Excerpt =
▬▬▬▬▬▬▬▬▬▬
# Admin challenge - CCCP



## cccp (Dec 15, 2006)

ok, this is what i have atm to do. a unit of ogryns, mostly assembled and in need of paint.

heres some photos you might have seen already, but theres no harm in a reminder! - this is the painted one. the photos dont show much of the shading though, especially on the fatigues and skin.


















the half painted bone 'ead -










and the other 3 new models, iv now got the whole squad assembled.


----------



## angels of fire (Dec 4, 2007)

Nice, and good luck with the challenge.


----------



## Dracomancer (Jun 6, 2008)

Indeed, I like the red/grey scheme as well, I imaine that would result in a very striking army, best of luck and keep us all posted .

Oh, and out of curiousity, how easy would it be to remove the heads from those models without damaging the other parts, i've been thinking of getting a couple of them to paint up, but the heads are the one part I really dislike about the model as a whole...


----------



## Hudson (Jun 3, 2008)

really impressed with the painting! thumbs up


----------



## Scorpio (Feb 25, 2008)

I don't know... but for some reason the first orgryn makes me think it's a female one, probably because of the folds in its tank top.^_^


----------



## The Wraithlord (Jan 1, 2007)

I have to agree C, the pics don't show the shading all that well. If you hadn't mentioned it I would have pointed it out. Looking good so far but maybe take the pics in front of a white piece of paper in order to focus the camera on just the model. Might help a bit.


----------



## cccp (Dec 15, 2006)

quick update - orgyns all primed and ready for a coat or two.


----------



## Lord Sinkoran (Dec 23, 2006)

is the firts pic a female ogryn in PINK! clothing? because it looks like it :shok:


----------



## cccp (Dec 15, 2006)

no mate, its a male orgyn in red. its more the lighting/camera than the colours.

also, i finished a basilisk tonight. pics a bit later!


----------



## Ancient Tiel' a fier (May 5, 2008)

Nice work looking forward to seeing more.


----------



## SoupyC (Jun 24, 2008)

Definitely looking forward to more.


----------
▬▬▬▬▬▬▬▬▬▬
Reproduce the full ogryn painting thread above, word for word.
▬▬▬▬▬▬▬▬▬▬
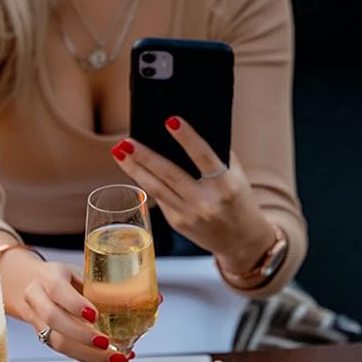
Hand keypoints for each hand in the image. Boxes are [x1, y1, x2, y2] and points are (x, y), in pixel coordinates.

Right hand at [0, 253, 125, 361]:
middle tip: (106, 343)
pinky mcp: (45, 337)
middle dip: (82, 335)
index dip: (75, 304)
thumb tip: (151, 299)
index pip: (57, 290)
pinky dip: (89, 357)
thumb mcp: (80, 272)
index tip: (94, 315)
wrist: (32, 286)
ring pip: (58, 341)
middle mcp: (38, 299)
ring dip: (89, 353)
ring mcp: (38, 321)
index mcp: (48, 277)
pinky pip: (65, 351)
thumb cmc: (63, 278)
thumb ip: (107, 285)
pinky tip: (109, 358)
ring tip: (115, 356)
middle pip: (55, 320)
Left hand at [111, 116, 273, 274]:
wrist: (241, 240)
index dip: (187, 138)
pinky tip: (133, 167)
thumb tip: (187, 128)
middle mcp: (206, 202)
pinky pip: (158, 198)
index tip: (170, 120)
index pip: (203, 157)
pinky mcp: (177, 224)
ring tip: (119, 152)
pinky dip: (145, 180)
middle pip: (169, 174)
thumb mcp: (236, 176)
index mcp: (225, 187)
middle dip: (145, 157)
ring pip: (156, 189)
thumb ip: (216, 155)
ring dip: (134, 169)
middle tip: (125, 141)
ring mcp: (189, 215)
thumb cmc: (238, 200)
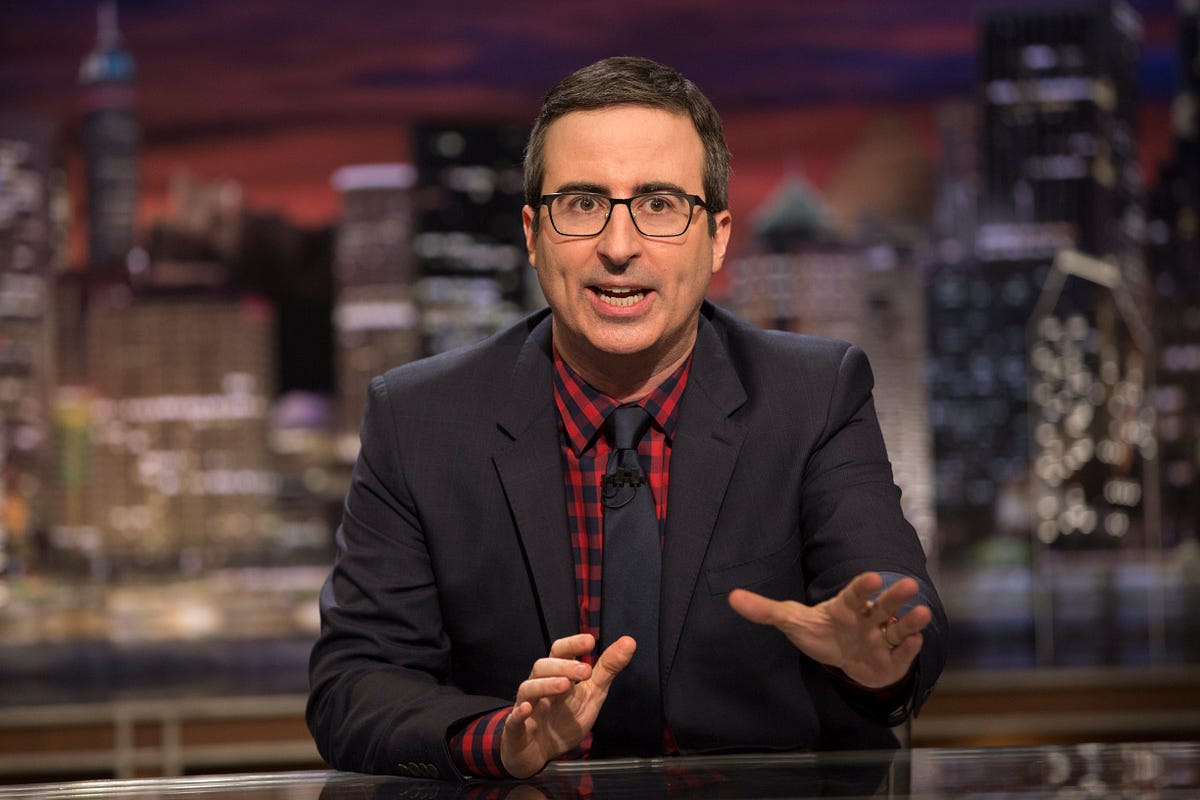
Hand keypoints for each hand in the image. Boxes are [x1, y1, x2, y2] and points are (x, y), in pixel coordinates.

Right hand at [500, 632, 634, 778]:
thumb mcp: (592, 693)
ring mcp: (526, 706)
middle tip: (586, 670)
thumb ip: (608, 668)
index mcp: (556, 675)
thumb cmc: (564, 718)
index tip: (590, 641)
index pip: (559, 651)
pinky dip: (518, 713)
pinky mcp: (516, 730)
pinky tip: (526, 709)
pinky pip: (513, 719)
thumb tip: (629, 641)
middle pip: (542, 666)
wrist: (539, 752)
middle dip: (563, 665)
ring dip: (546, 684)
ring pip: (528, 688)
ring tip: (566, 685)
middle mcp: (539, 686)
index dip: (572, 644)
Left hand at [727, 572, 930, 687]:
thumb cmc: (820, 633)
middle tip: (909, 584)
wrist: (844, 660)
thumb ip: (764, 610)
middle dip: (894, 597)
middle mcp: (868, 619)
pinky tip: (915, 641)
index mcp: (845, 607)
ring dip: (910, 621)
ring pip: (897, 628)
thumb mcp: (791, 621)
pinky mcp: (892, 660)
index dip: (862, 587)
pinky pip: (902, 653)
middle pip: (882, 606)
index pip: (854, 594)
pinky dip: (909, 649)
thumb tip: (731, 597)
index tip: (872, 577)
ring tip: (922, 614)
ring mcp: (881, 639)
▬▬▬▬▬▬▬▬▬▬
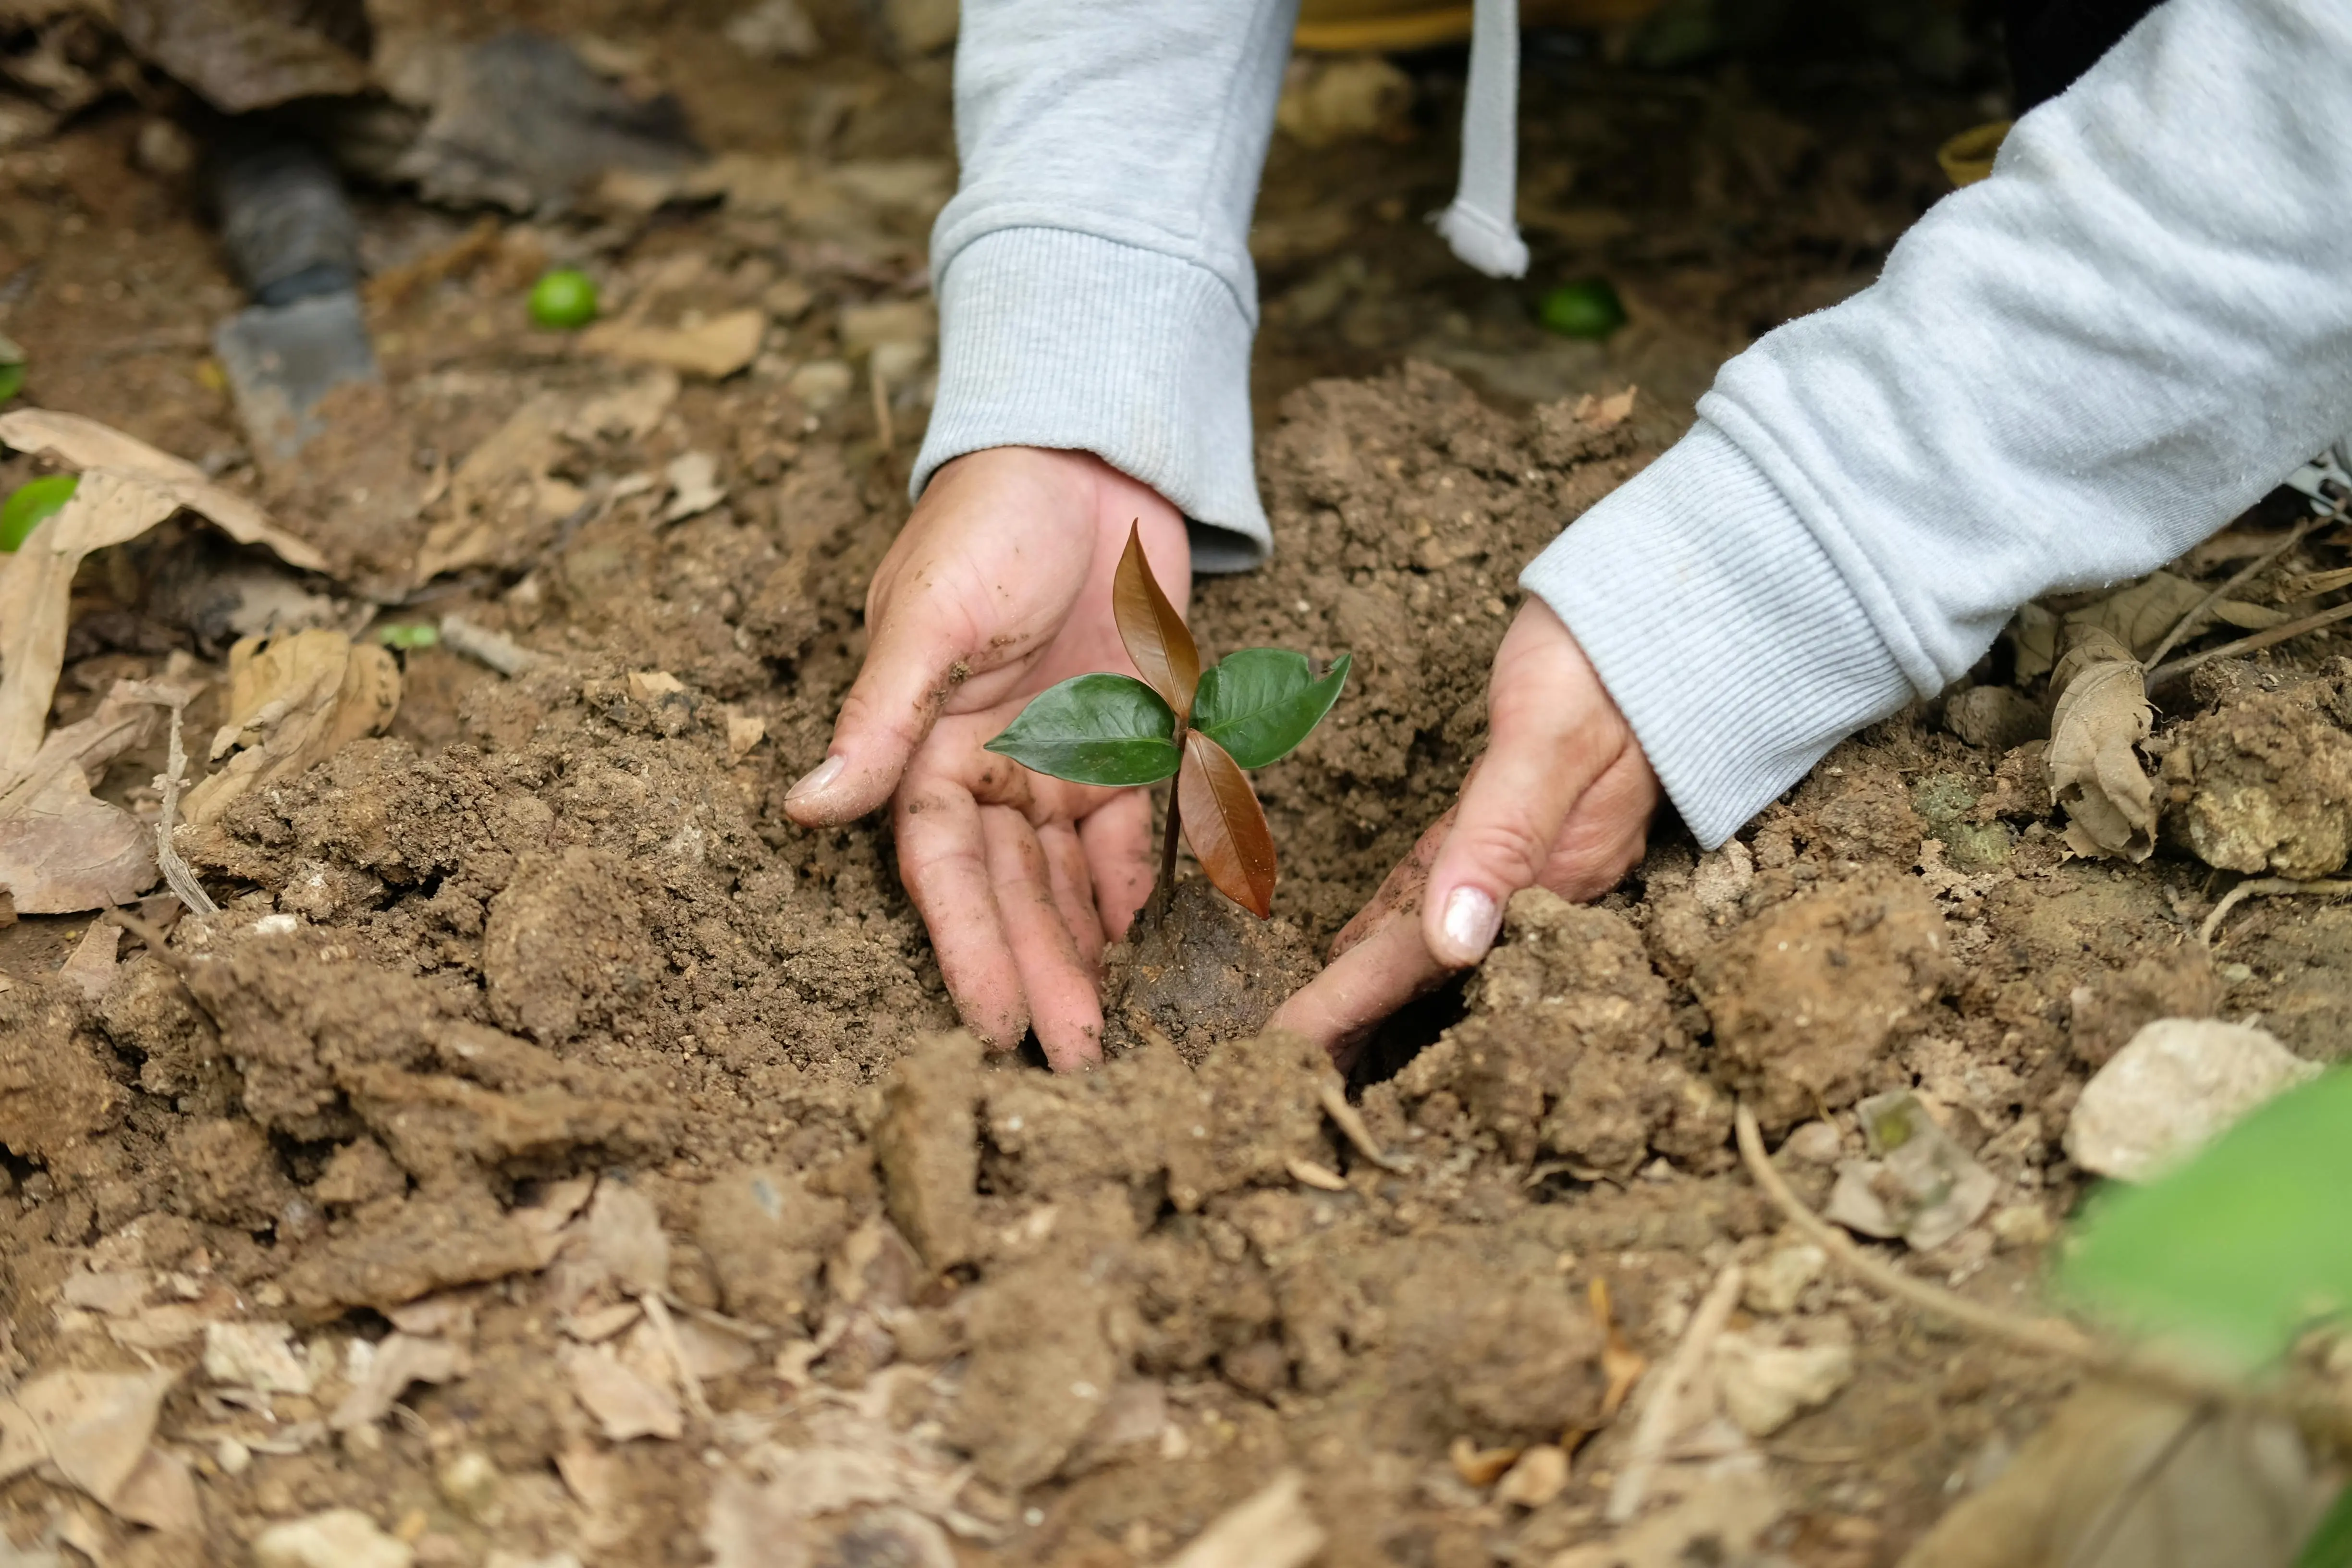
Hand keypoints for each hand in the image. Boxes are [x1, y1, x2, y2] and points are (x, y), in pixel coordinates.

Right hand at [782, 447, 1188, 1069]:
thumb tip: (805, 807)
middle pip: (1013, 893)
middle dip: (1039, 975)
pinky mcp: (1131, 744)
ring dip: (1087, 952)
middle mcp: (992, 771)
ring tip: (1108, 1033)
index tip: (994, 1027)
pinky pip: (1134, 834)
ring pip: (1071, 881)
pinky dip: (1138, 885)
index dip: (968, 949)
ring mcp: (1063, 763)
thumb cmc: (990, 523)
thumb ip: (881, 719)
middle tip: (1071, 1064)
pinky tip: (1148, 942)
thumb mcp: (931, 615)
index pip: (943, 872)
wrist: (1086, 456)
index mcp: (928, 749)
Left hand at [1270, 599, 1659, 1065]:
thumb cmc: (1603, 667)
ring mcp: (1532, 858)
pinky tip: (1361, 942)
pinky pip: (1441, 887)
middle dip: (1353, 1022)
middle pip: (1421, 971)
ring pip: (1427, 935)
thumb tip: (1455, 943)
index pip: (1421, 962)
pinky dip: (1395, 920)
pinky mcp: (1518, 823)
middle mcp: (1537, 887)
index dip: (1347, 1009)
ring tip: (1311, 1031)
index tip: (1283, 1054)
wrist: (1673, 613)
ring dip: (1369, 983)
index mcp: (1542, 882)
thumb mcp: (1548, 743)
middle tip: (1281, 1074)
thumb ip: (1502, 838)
▬▬▬▬▬▬▬▬▬▬
Completed exercise =
# Admin challenge - CCCP



## cccp (Dec 15, 2006)

ok, this is what i have atm to do. a unit of ogryns, mostly assembled and in need of paint.

heres some photos you might have seen already, but theres no harm in a reminder! - this is the painted one. the photos dont show much of the shading though, especially on the fatigues and skin.


















the half painted bone 'ead -










and the other 3 new models, iv now got the whole squad assembled.


----------



## angels of fire (Dec 4, 2007)

Nice, and good luck with the challenge.


----------



## Dracomancer (Jun 6, 2008)

Indeed, I like the red/grey scheme as well, I imaine that would result in a very striking army, best of luck and keep us all posted .

Oh, and out of curiousity, how easy would it be to remove the heads from those models without damaging the other parts, i've been thinking of getting a couple of them to paint up, but the heads are the one part I really dislike about the model as a whole...


----------



## Hudson (Jun 3, 2008)

really impressed with the painting! thumbs up


----------



## Scorpio (Feb 25, 2008)

I don't know... but for some reason the first orgryn makes me think it's a female one, probably because of the folds in its tank top.^_^


----------



## The Wraithlord (Jan 1, 2007)

I have to agree C, the pics don't show the shading all that well. If you hadn't mentioned it I would have pointed it out. Looking good so far but maybe take the pics in front of a white piece of paper in order to focus the camera on just the model. Might help a bit.


----------



## cccp (Dec 15, 2006)

quick update - orgyns all primed and ready for a coat or two.


----------



## Lord Sinkoran (Dec 23, 2006)

is the firts pic a female ogryn in PINK! clothing? because it looks like it :shok:


----------



## cccp (Dec 15, 2006)

no mate, its a male orgyn in red. its more the lighting/camera than the colours.

also, i finished a basilisk tonight. pics a bit later!


----------



## Ancient Tiel' a fier (May 5, 2008)

Nice work looking forward to seeing more.


----------



## SoupyC (Jun 24, 2008)

Definitely looking forward to more.


----------